Re: [PATCH] net: sfp: reset fault retry counter on successful reinitialisation
Posted by Stefan Mahr 3 years, 8 months ago
> On Fri, Aug 12, 2022 at 03:04:38PM +0200, Stefan Mahr wrote:
>> This patch resets the fault retry counter to the default value, if the
>> module reinitialisation was successful. Otherwise without resetting
>> the counter, five (N_FAULT/N_FAULT_INIT) single TX_FAULT events will
>> deactivate the module persistently.
>
> This is intentional - if a module keeps asserting its TX_FAULT status,
> then there is something wrong with it, and for an optical module it
> means that the laser is overloading (producing more output than it
> should.) That is a safety issue.

Yes, this behaviour is not changed by the patch.
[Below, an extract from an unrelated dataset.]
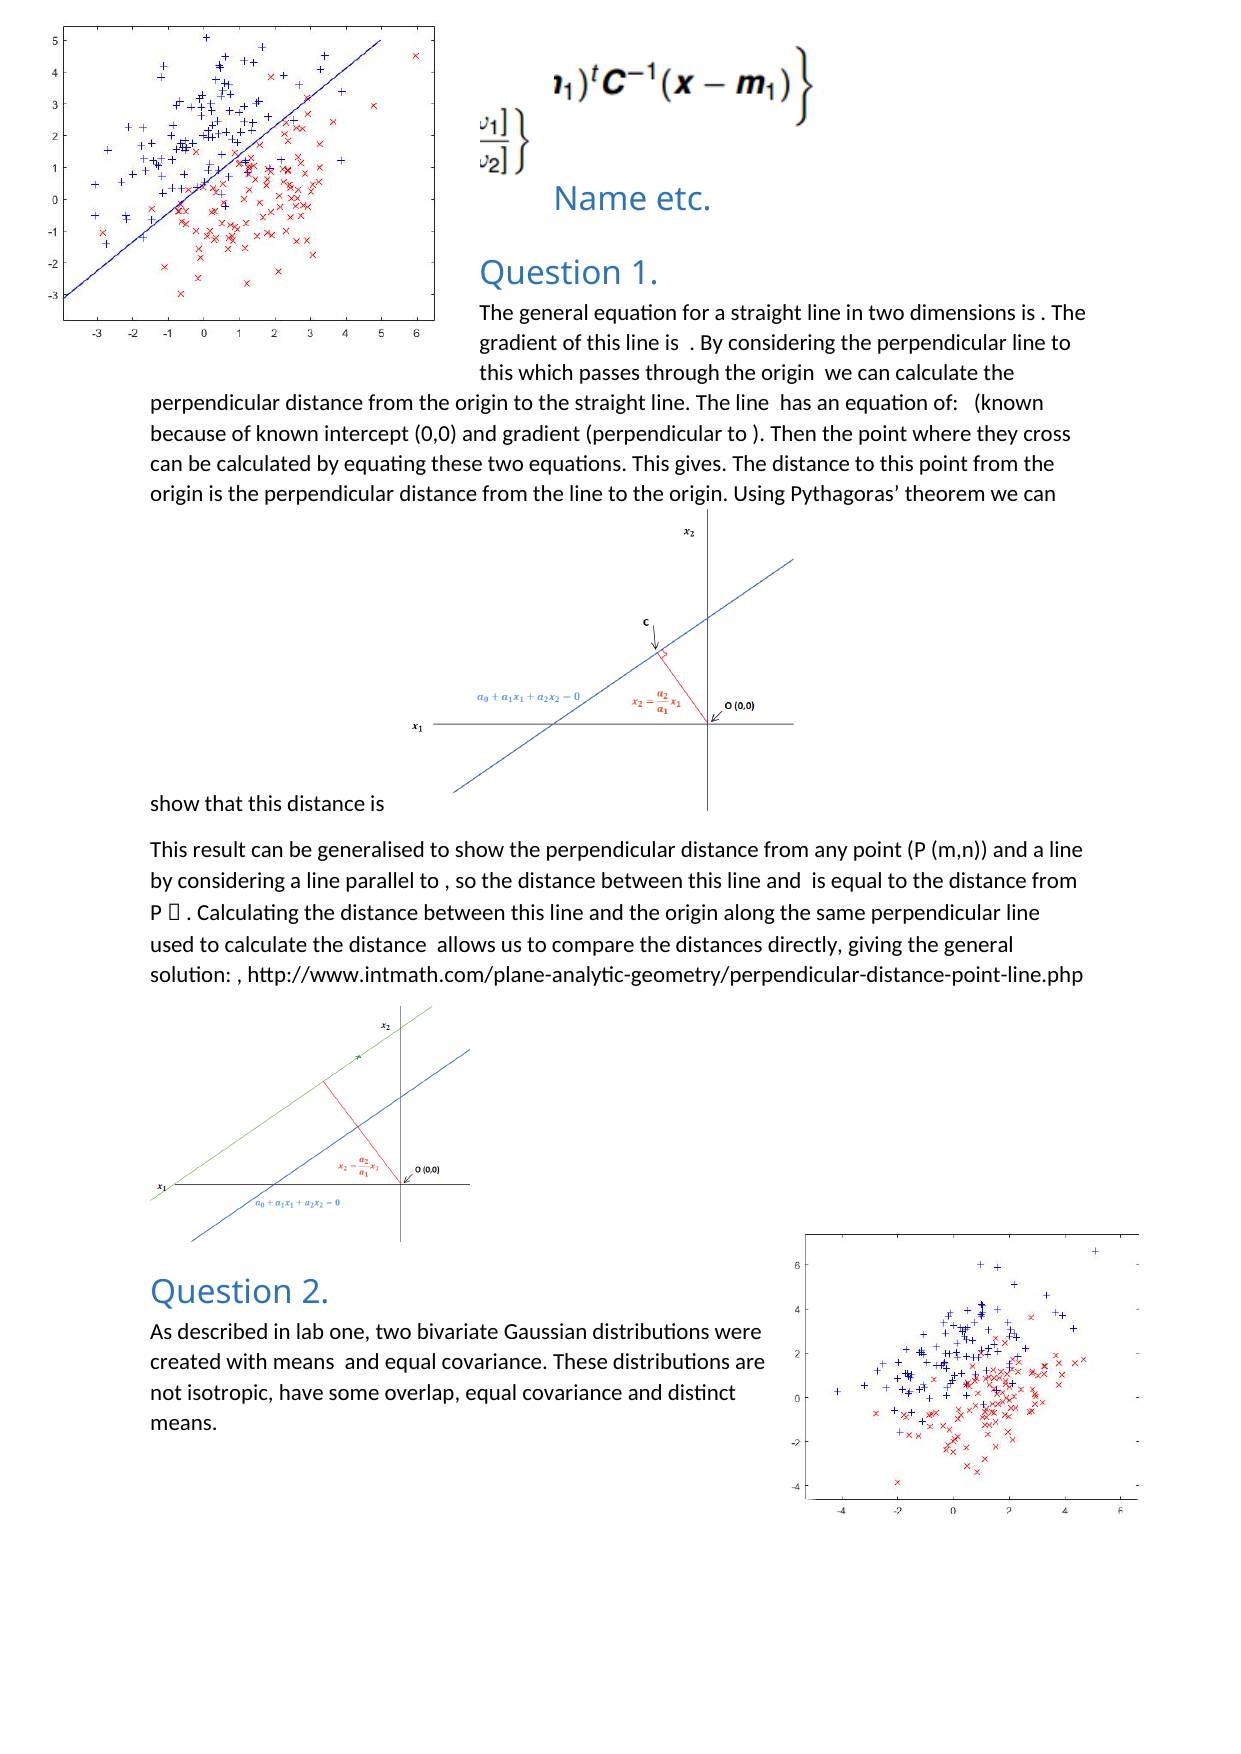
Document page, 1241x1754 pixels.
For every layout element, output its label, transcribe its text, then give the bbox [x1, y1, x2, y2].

When TX_FAULT is true
persistently for 5 retries, the module will still be disabled.

>
> So, if the module keeps indicating that its laser is misbehaving the
> only right thing to do is to shut it down permanently, and have
> someone investigate.
>
> What issue are you seeing that needs a different behaviour?
>

In my case two different SFP modules (1000Base-BX) indicate short
TX_FAULT events for less than one second and only one per week -
sometimes more, sometimes less. So the idea was to reset the counter if
reinitialisation was successful, so rare single TX_FAULT events can be
ignored.

However, you are right: If a module reports TX_FAULT several times,
something serious may be wrong.